Abstract

The first part of this paper gives a detailed account of the evaluation of the electric dipole amplitude induced in alkali one-photon S-S transitions, by the parity violating electron-nucleus short range potential Vp.v. associated with the weak neutral currents. Two methods are presented : the first involves an explicit sum over the contributions of the P-states admixed with the S-states and incorporates the best information available on S-P electric dipole amplitudes. The second method, mathematically more elegant, avoids with the help of Green's function techniques any explicit sum over the P states, and, provided that some spin-orbit corrections are neglected, leads to a fairly simple formula involving Coulomb integrals tabulated in the literature and the interpolated quantum defects for S and P waves. The second part is devoted to a description of possible ways to detect parity violation induced in radiative S-S transitions, with a brief discussion of physical processes which could be a source of experimental difficulty. The last section of the paper deals with a theoretical analysis of the influence of a static electric field on the radiative S-S transitions.

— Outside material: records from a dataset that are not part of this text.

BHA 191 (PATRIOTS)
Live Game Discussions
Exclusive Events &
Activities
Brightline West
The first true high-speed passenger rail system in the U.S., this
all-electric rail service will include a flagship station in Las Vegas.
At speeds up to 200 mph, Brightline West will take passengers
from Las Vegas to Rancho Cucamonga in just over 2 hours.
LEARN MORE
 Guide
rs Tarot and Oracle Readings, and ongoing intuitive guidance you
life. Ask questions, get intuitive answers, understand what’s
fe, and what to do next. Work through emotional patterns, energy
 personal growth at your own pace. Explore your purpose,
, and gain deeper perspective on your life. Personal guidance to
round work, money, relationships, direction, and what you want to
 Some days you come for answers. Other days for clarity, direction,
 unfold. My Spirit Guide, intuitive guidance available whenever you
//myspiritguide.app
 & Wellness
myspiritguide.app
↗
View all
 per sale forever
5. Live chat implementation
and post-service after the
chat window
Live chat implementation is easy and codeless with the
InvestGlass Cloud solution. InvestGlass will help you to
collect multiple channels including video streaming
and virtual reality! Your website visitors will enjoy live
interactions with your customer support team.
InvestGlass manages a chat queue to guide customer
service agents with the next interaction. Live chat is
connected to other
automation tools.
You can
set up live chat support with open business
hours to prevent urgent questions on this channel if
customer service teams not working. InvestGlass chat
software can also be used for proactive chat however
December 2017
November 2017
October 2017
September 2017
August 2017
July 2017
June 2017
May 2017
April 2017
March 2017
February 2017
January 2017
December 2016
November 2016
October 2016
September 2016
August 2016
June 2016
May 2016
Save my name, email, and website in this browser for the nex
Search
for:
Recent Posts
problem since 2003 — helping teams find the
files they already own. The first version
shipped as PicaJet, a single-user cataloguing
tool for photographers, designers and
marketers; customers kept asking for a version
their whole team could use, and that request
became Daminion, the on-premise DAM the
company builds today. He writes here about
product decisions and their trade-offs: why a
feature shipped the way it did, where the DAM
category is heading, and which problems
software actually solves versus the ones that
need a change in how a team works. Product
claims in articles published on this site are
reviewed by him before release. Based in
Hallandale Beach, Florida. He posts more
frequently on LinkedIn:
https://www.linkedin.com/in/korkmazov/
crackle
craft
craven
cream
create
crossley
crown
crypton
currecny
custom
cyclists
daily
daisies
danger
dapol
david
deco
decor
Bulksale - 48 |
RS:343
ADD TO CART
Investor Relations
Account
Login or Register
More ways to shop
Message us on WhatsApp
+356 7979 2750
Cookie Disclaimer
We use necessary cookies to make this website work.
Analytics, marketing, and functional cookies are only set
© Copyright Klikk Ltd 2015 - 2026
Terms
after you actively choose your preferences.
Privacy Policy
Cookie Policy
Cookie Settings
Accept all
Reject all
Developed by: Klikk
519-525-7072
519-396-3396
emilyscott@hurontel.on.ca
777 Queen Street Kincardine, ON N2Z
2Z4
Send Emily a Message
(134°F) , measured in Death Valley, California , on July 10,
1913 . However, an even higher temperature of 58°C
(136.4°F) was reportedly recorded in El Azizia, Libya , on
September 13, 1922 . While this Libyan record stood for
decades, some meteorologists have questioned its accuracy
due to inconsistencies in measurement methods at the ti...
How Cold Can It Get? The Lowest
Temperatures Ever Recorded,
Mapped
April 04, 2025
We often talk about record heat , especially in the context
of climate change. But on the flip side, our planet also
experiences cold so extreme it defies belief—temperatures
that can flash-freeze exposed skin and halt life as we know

An evaluation of the induced electric dipole amplitude in the case of cesium indicates that it will compete with the magnetic dipole amplitude for electric fields larger than 10 V/cm. An interference effect between these two amplitudes gives rise to an electronic polarization in the final atomic state proportional to the vector product of the static electric field by the photon momentum which, in a typical case, could be as large as 64 %; the measurement of this interesting and rather peculiar effect will lead to a determination of the sign of the magnetic dipole amplitude. Moreover parity violation could manifest itself by a dependence of this electron polarization on the state of circular polarization of the incident photon.